An augmented reality (AR) environment is being tested as a training tool for sailors and marines who must train and remain proficient while at sea. The Tactically Reconfigurable Artificial Combat Enhanced Reality (TRACER) system consists of a virtual-reality (VR) headset, a backpack processor, a simulated weapon designed to deliver realistic recoil, and a software package that creates different simulation scenarios for security personnel to experience. TRACER leverages software developed by Magic Leap Horizons as part of the U.S. Army’s Augmented Reality Dismounted Soldier Training (ARDST) project.

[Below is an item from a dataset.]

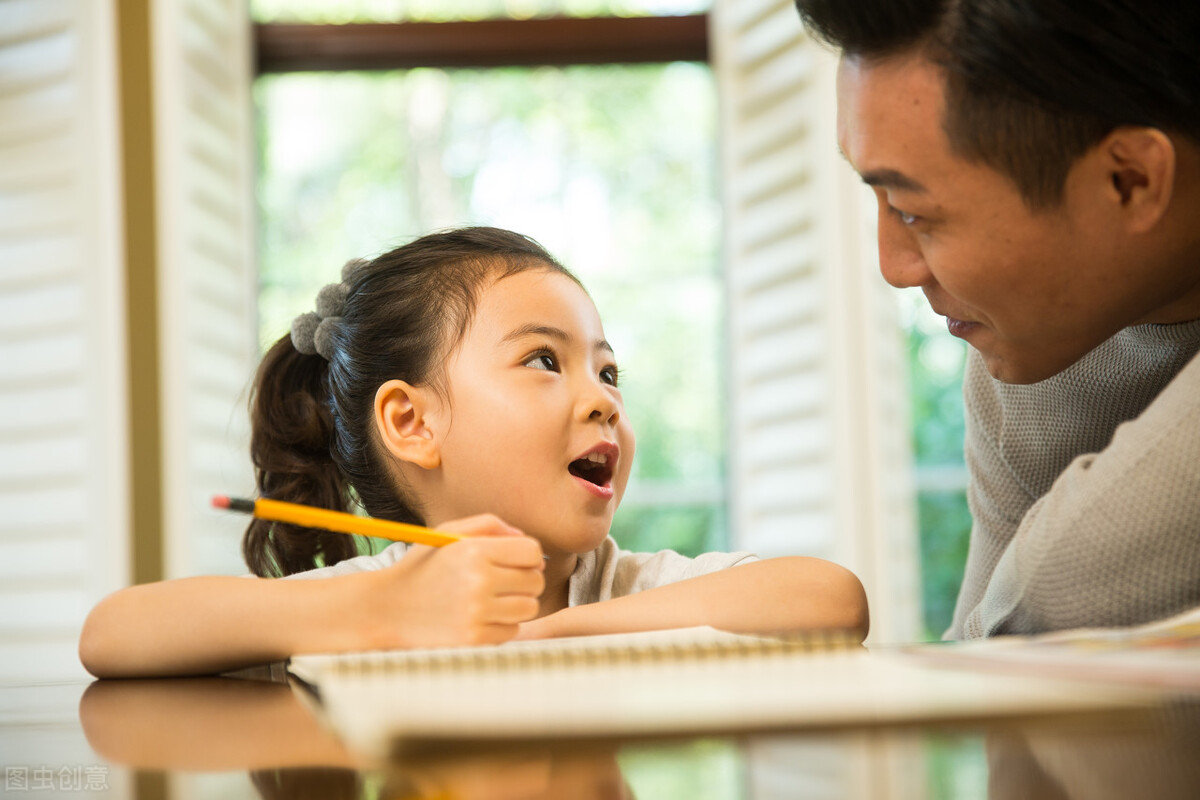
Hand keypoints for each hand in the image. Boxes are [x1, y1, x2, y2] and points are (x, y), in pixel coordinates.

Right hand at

The Office of Naval Research (ONR) teamed up with the Naval Surface Warfare Center (NSWC), the U.S. Army Combat Capabilities Development Command, and industry partners Magic Leap Horizons and Haptech Inc. to develop the new AR training environment.


Sailors assigned to the Center for Security Forces detachment in Chesapeake, Va., demonstrate the TRACER system. The sailors file into the room, their weapons ready. Their mission: to secure an active-shooter situation and apprehend the holographic perpetrator. Courtesy of John F. Williams.

“All of these technologies combine together to give us extremely accurate weapon and movement tracking capabilities as well as highly immersive simulation visual, auditory and haptic [relating to the sense of touch] feedback,” Patrick Mead, TRACER project lead, said. “Ultimately, TRACER provides sailors with dynamic, engaging, and less predictable training scenarios that would be too costly or time-consuming to create in the real world.” The system is built mostly from commercial, off-the-shelf products.

TRACER was recently tested at the Center for Security Forces (CENSECFOR) in North Carolina. The mission at CENSECFOR is to train sailors in U.S. Navy security force fundamentals, code of conduct, anti-terrorism, and expeditionary warfare training.

“We can integrate this AR virtual training environment into our existing curriculum, and it allows us to be very reconfigurable,” Cmdr. Kim Littel, CENSECFOR director of training innovation, said. “We can go in and we can change the scenarios, or we can change the opposition forces and the threat that they pose.”

According to Littel, the necessary space required to conduct training operations on a ship is limited and the opportunity to conduct training without impeding on regular operations is scarce. TRACER will help mitigate those issues. “In an environment where we’re taking students from the fleet, from their primary jobs, to train them, we need to maximize the limited time we have to make them as proficient as possible,” Littel said. “This technology provides a huge advantage by being quickly adaptable to different scenarios, geographic locations, and opposition forces. Using this technology, we can conduct training almost anywhere, anytime.”



The Office of Naval Research Global (ONRG) TechSolutions-sponsored TRACER package consists of a virtual-reality headset, a backpack, a state-of-the-art simulated weapon, and a software package that creates multiple and adaptable simulation scenarios for security personnel to experience.